January 8, 2010

Pretty automatically updating lighttpd server status or “mod_status on steroids”

At work we use the excellent lighttpd (or lighty) web server as a frontend reverse proxy that performs SSL offloading, and  some other neat tricks before our visitors reach our backend servers. It’s been working like a charm.

We’ve been using mod_status to keep track of how much traffic goes through our frontend server. mod_status is one of those little apps that gets the job done but not so much more.

server-status

It contains all the relevant information but I wanted to display this data on a separate monitor to as a way to keep track of how much traffic we where getting in real time.

Since it’s a static html page there wasn’t much interactivity there.
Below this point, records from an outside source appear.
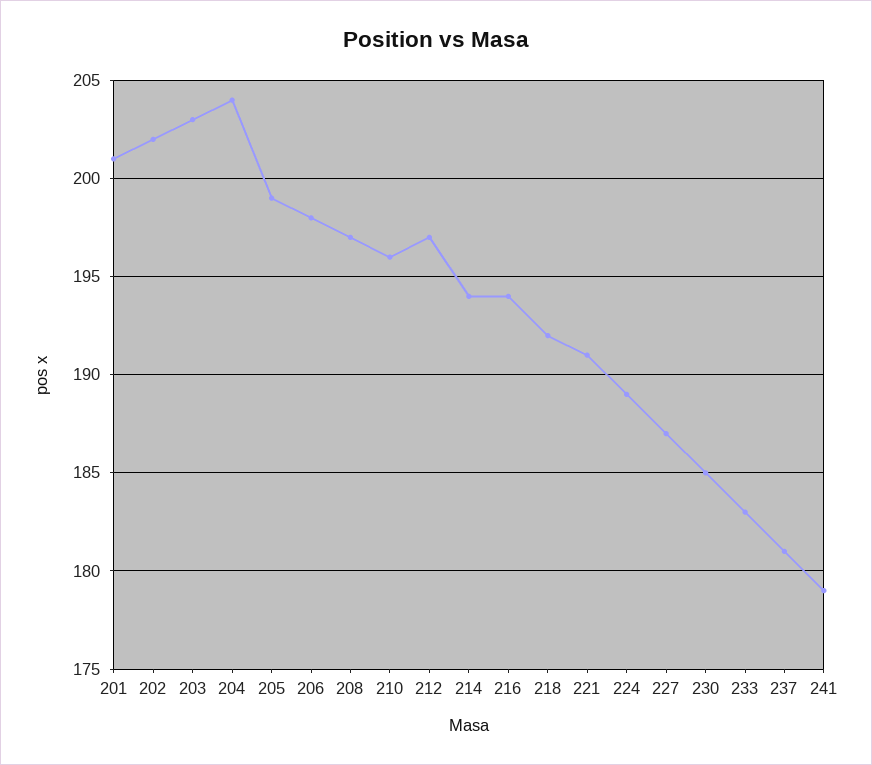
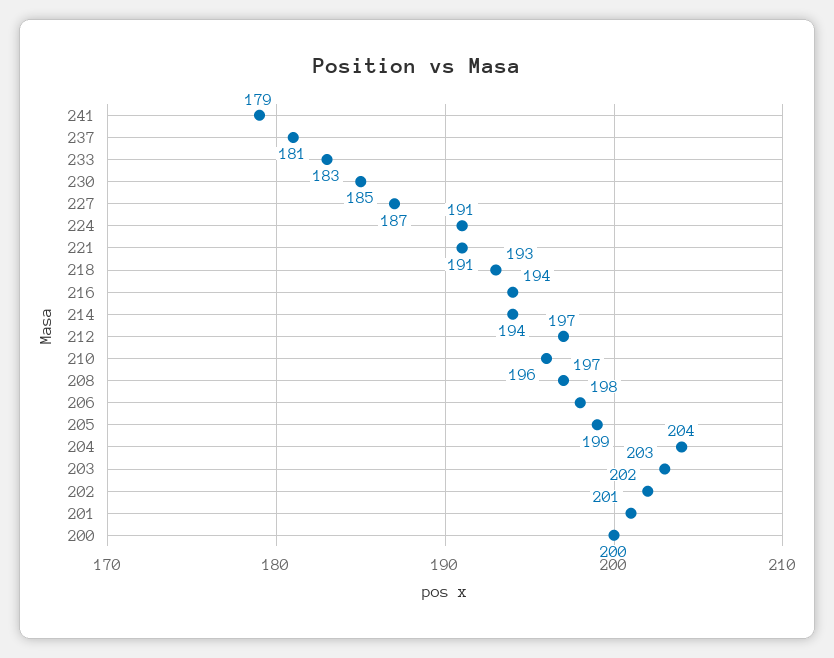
  {
    "201": 201,
    "202": 202,
    "203": 203,
    "204": 204,
    "205": 199,
    "206": 198,
    "208": 197,
    "210": 196,
    "212": 197,
    "214": 194,
    "216": 194,
-   "218": 192,
+   "218": 193,
    "221": 191,
-   "224": 189,
+   "224": 191,
    "227": 187,
    "230": 185,
    "233": 183,
    "237": 181,
-   "241": 179
+   "241": 179,
+   "200": 200
  }

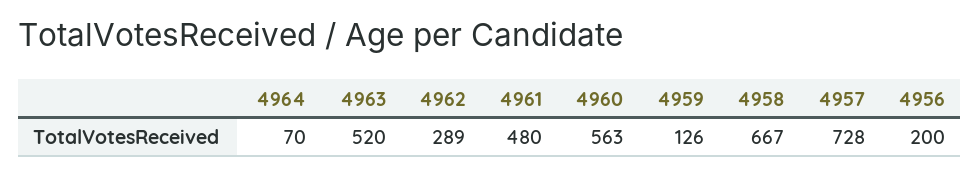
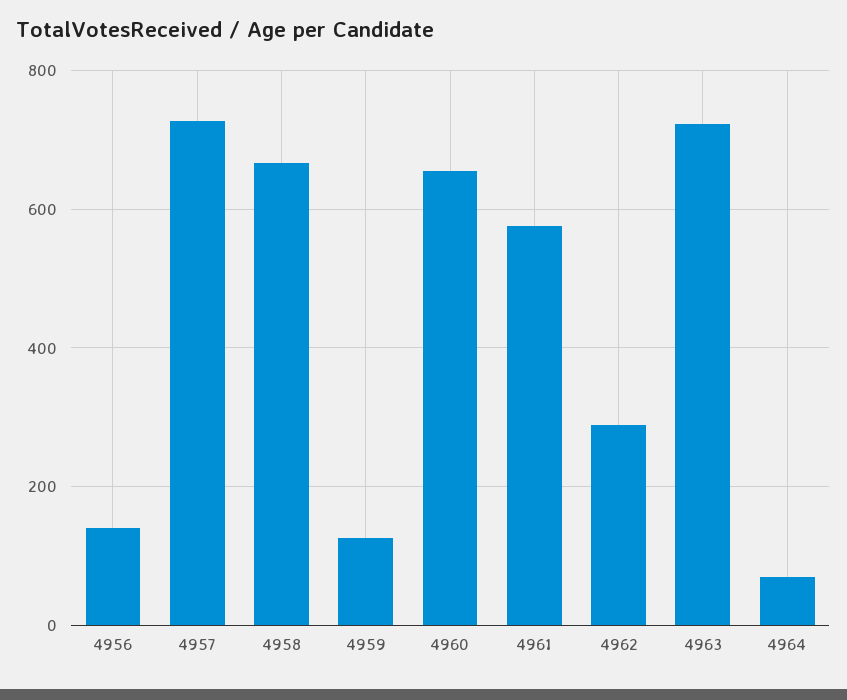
  {
    "4964": 70,
-   "4963": 520,
+   "4963": 720,
    "4962": 289,
-   "4961": 480,
+   "4961": 580,
-   "4960": 563,
+   "4960": 660,
    "4959": 126,
    "4958": 667,
    "4957": 728,
-   "4956": 200
+   "4956": 140
  }

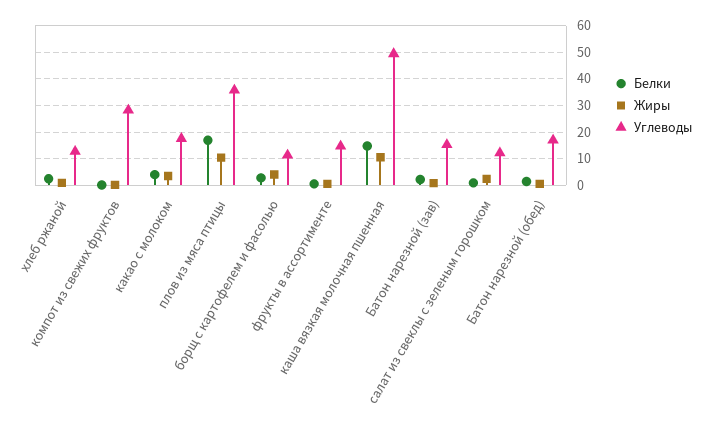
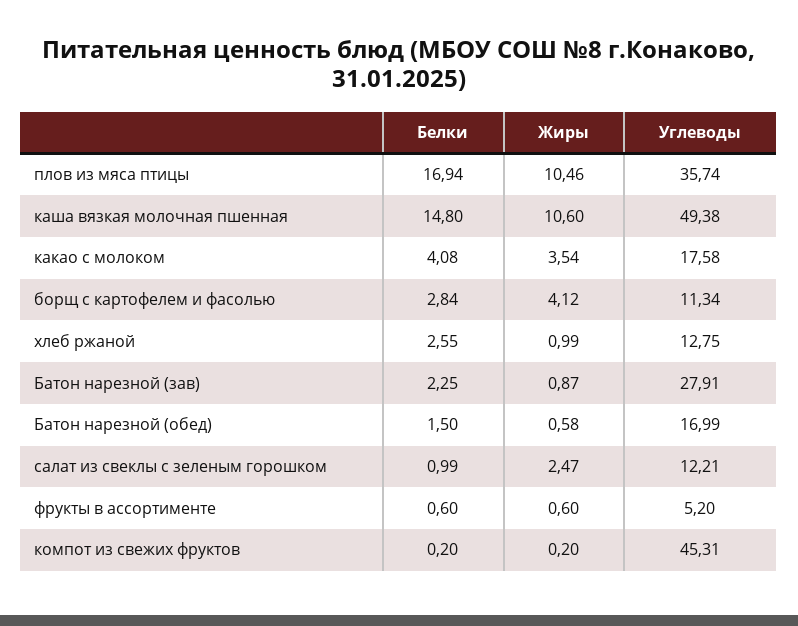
  {
    "Белки": {
      "хлеб ржаной": 2.55,
      "компот из свежих фруктов": 0.2,
      "какао с молоком": 4.08,
      "плов из мяса птицы": 16.94,
      "борщ с картофелем и фасолью": 2.84,
      "фрукты в ассортименте": 0.6,
      "каша вязкая молочная пшенная": 14.8,
      "Батон нарезной (зав)": 2.25,
      "салат из свеклы с зеленым горошком": 0.99,
      "Батон нарезной (обед)": 1.5
    },
    "Жиры": {
      "хлеб ржаной": 0.99,
      "компот из свежих фруктов": 0.2,
      "какао с молоком": 3.54,
      "плов из мяса птицы": 10.46,
      "борщ с картофелем и фасолью": 4.12,
      "фрукты в ассортименте": 0.6,
      "каша вязкая молочная пшенная": 10.6,
      "Батон нарезной (зав)": 0.87,
      "салат из свеклы с зеленым горошком": 2.47,
      "Батон нарезной (обед)": 0.58
    },
    "Углеводы": {
      "хлеб ржаной": 12.75,
-     "компот из свежих фруктов": 27.5,
+     "компот из свежих фруктов": 45.31,
      "какао с молоком": 17.58,
      "плов из мяса птицы": 35.74,
      "борщ с картофелем и фасолью": 11.34,
-     "фрукты в ассортименте": 15,
+     "фрукты в ассортименте": 5.2,
      "каша вязкая молочная пшенная": 49.38,
-     "Батон нарезной (зав)": 15,
+     "Батон нарезной (зав)": 27.91,
      "салат из свеклы с зеленым горошком": 12.21,
      "Батон нарезной (обед)": 16.99
    }
  }

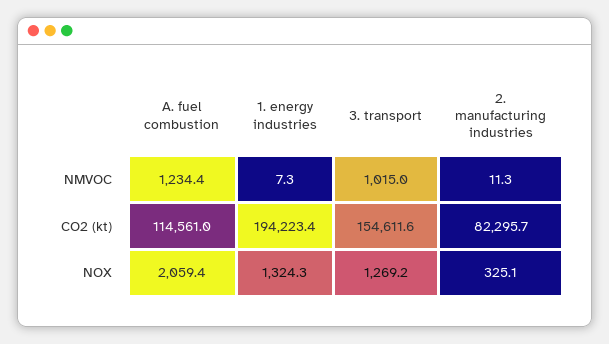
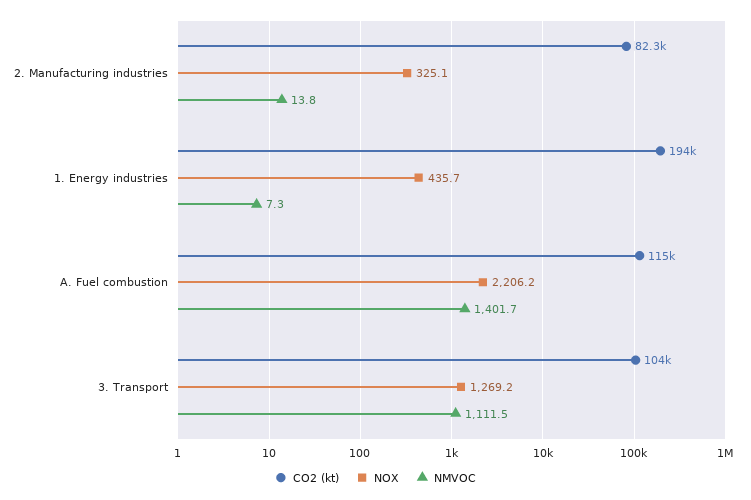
  {
    "NMVOC": {
-     "A. fuel combustion": 1234.4,
+     "A. fuel combustion": 1401.7,
      "1. energy industries": 7.3,
-     "3. transport": 1015,
+     "3. transport": 1111.5,
-     "2. manufacturing industries": 11.3
+     "2. manufacturing industries": 13.8
    },
    "CO2 (kt)": {
      "A. fuel combustion": 114561,
      "1. energy industries": 194223.4,
-     "3. transport": 154611.6,
+     "3. transport": 104000,
      "2. manufacturing industries": 82295.7
    },
    "NOX": {
-     "A. fuel combustion": 2059.4,
+     "A. fuel combustion": 2206.2,
-     "1. energy industries": 1324.3,
+     "1. energy industries": 435.7,
      "3. transport": 1269.2,
      "2. manufacturing industries": 325.1
    }
  }

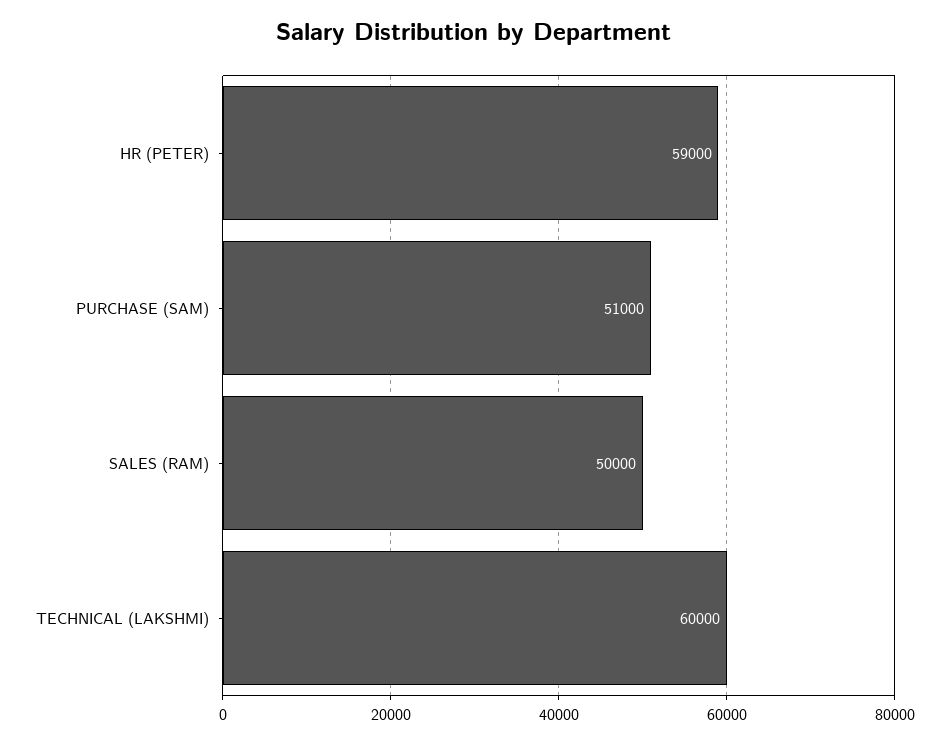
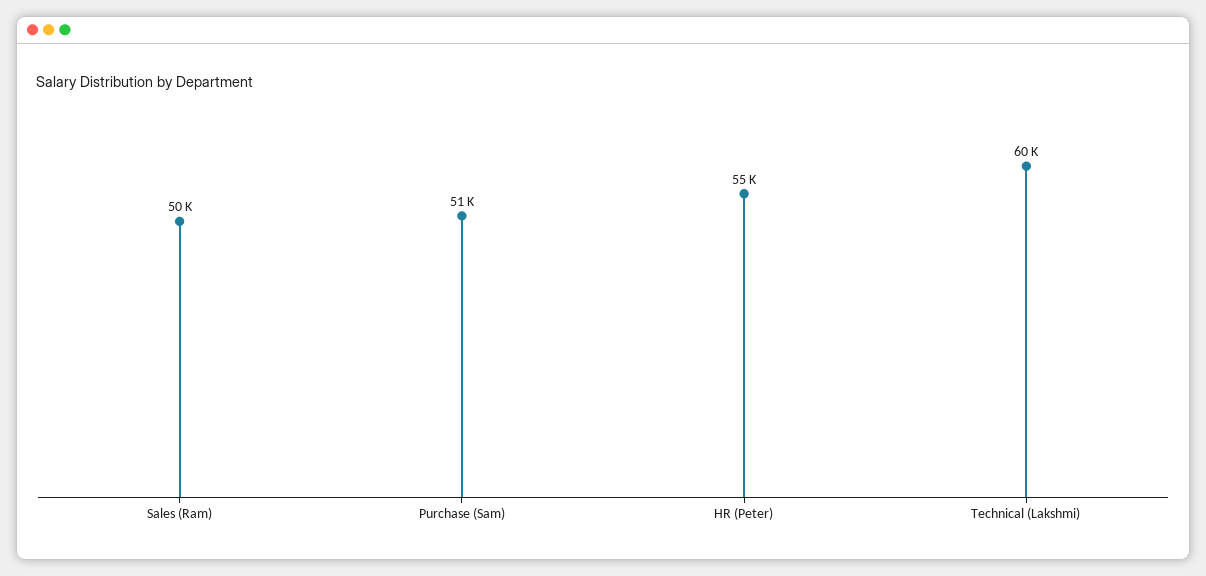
  {
-   "HR (PETER)": 59000,
+   "HR (PETER)": 55000,
    "PURCHASE (SAM)": 51000,
    "SALES (RAM)": 50000,
    "TECHNICAL (LAKSHMI)": 60000
  }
So I whipped out my vim-editor and wrote a little helper page that dynamically polls data from the server-status page and displays it in a little more full-screen friendly way. You can see the result below (click on it to enlarge). It will automatically refresh the data once every 5 seconds.

server-status-pretty

Go ahead and download the source. It’s a single html file and all you have to do is to configure your lighty server so that the server status is enabled for a directory to which you’ve got write access to. Ours looks like this:

$SERVER["socket"] == "192.168.30.1:80" {
    status.status-url = "/server-status"
    server.document-root = "/var/www/status"
    mimetype.assign = ( ".html" => "text/html" )
    index-file.names = ( "pretty-status.html" )
}

Then you simply put the file in that page and it should just magically work. Note that the file loads the Google hosted jQuery library so if you don’t have access to the internet (on the machine your viewing from) you’ll have to download the jQuery script and place it along side the page.

Things on the todo list include pretty error messages when the data can’t be fetched and perhaps a nice little demo-mode.